Stored dataset items:
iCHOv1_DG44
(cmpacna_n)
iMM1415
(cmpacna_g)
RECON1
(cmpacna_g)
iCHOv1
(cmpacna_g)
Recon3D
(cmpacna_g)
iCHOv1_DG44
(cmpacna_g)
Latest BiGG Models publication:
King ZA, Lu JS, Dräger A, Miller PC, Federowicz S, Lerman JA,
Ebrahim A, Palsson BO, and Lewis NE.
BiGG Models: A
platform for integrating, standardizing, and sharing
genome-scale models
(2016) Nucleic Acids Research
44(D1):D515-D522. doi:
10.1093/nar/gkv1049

...

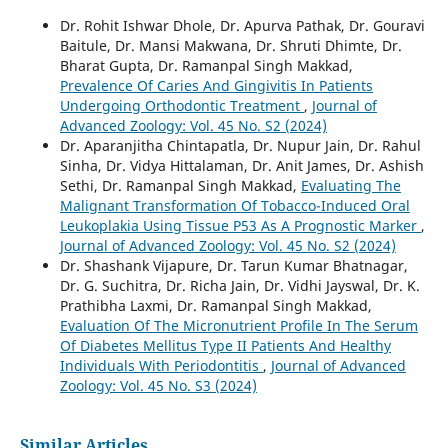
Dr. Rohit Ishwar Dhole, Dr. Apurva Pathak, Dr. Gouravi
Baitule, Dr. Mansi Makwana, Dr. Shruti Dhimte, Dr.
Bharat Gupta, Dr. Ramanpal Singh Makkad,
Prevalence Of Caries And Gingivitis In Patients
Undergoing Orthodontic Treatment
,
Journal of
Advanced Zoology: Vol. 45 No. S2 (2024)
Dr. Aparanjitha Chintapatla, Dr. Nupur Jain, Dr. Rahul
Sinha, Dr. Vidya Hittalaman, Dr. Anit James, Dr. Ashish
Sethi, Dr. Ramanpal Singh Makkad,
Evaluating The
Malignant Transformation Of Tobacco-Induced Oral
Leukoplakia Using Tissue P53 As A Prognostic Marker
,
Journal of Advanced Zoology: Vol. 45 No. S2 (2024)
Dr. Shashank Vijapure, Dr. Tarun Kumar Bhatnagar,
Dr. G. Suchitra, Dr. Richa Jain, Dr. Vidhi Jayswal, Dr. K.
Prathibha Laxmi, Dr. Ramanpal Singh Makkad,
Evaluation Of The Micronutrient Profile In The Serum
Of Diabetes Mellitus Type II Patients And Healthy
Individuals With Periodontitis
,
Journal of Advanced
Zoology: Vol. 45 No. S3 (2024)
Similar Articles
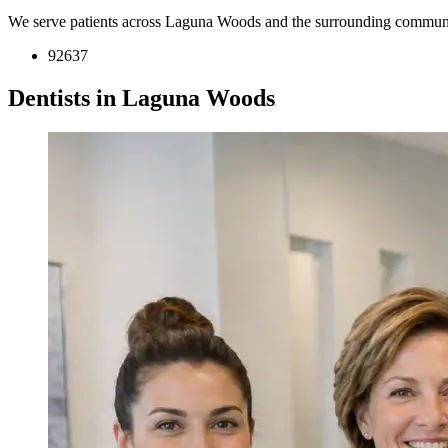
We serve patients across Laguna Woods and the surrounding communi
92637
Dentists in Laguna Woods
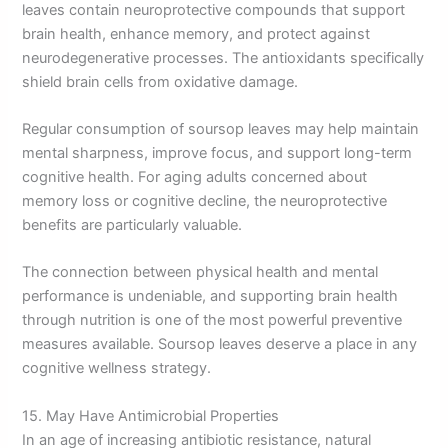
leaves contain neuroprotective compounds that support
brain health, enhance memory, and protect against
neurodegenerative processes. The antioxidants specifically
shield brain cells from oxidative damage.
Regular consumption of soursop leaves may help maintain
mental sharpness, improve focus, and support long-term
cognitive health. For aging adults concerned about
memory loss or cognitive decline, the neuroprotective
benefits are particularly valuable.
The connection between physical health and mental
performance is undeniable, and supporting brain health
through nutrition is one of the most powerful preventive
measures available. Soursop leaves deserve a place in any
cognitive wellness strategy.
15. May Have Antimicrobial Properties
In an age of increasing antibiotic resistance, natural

DIRECTIONS:
Repeat, without pictures, exactly the lines of the data above from the one containing "Sethi, Dr. Ramanpal" through the one containing "mental sharpness, improve", including both and adding nothing.

REPLY TO THE TASK:
Sethi, Dr. Ramanpal Singh Makkad,
Evaluating The
Malignant Transformation Of Tobacco-Induced Oral
Leukoplakia Using Tissue P53 As A Prognostic Marker
,
Journal of Advanced Zoology: Vol. 45 No. S2 (2024)
Dr. Shashank Vijapure, Dr. Tarun Kumar Bhatnagar,
Dr. G. Suchitra, Dr. Richa Jain, Dr. Vidhi Jayswal, Dr. K.
Prathibha Laxmi, Dr. Ramanpal Singh Makkad,
Evaluation Of The Micronutrient Profile In The Serum
Of Diabetes Mellitus Type II Patients And Healthy
Individuals With Periodontitis
,
Journal of Advanced
Zoology: Vol. 45 No. S3 (2024)
Similar Articles
We serve patients across Laguna Woods and the surrounding communi
92637
Dentists in Laguna Woods
leaves contain neuroprotective compounds that support
brain health, enhance memory, and protect against
neurodegenerative processes. The antioxidants specifically
shield brain cells from oxidative damage.
Regular consumption of soursop leaves may help maintain
mental sharpness, improve focus, and support long-term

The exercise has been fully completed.